Nisar Smiler is a British Pakistani martial artist, actor, and radio presenter who is widely considered one of the early pioneers of Karate in northern England.

Smiler, a 50-time gold medalist and 2x world champion, had trained under Gōgen Yamaguchi in Japan.

In 2010, he was inducted into the karate hall of fame for his contributions to the martial art.

==Personal life==
Smiler was born to Pakistani parents in England in 1951. Smiler started participating in Karate at the young age of three.

As of 2002, His whole family were involved in Karate. His then teenaged sons, Nadir and Amir were on the British Karate Junior Team, his then 10-year-old daughter Maryam Nisar had achieved 12 gold-medals and his wife had also achieved a black-belt in Karate.

==Karate career==
Smiler has previously been 2x World Champion, 4x British Champion and 4x European Champion.

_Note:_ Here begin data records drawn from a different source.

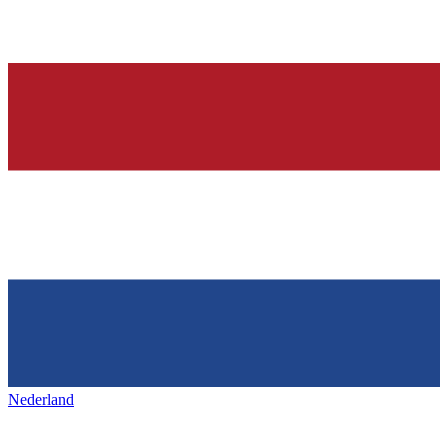
Nederland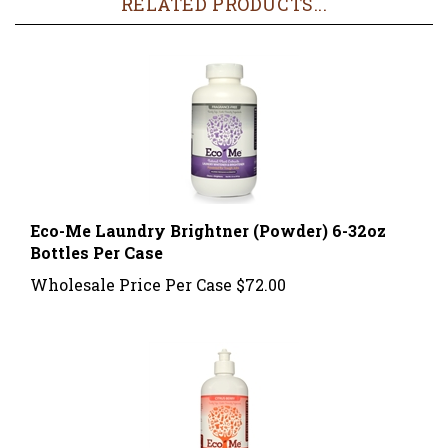
Eco-Me Laundry Brightner (Powder) 6-32oz
Bottles Per Case
Wholesale Price Per Case
$72.00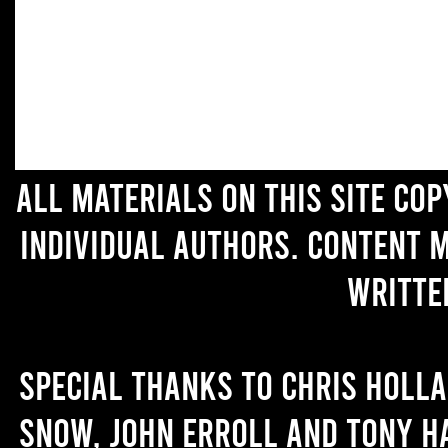
All materials on this site co
individual authors. Content 
writte
Special thanks to Chris Holl
Snow, John Erroll and Tony H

As of 2002, Smiler has won 50 gold medals, winning one of those medals in the World Martial Arts Open Championships that year, stating;

"I was over the moon to receive my 50th gold medal. I train hard, up to five nights a week, and have no plans to stop competing in the near future."

Smiler devotes much of his time training others in clubs throughout the West Yorkshire region.

==Outside Karate==

===Radio Career and Community Work===
Smiler, who began a career in radio in the 1980s after discovering his love for the industry in Japan, initiated his own radio station, Radio Paigham, in hopes to pass his skills onto amateurs and hobbyists. He ran the station from his home in Springwood. The station was to a continuation of his radio training schemes which had previously helped hundreds of people. He Stated;

"It’s a difficult industry to get into and when I was learning in the 1980s nobody wanted to teach me...When I had established myself I decided to help others by passing on my skills and experience...The skills you learn in radio, such as effectively communicating to an audience, are also transferable and can help anyone looking for a new job or change of career direction.. It’s an honor to be able to pass on my skills and give something back to the community."

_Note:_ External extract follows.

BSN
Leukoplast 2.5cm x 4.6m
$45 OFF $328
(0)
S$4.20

Smiler had previously worked for the Sunrise Radio and Asian Sound stations, and has subsequently been involved in other community work initiatives.

===Acting career===
Smiler has had a part-time acting career and has appeared as extras in soaps such as Coronation Street and Emmerdale as well as the made for-TV film, The Tournament, playing an assassin.

===Television===
Smiler has previously worked as a host for one of the largest Asian television networks in the UK, DM Digital, appearing on programs such as the Punjabi talk-show 'Punjab De Rang' (Colours of the Punjab) and Martial Arts reality show 'Fighting Masters of Martial Arts' which Smiler co-hosted with fitness model Emily Reynolds.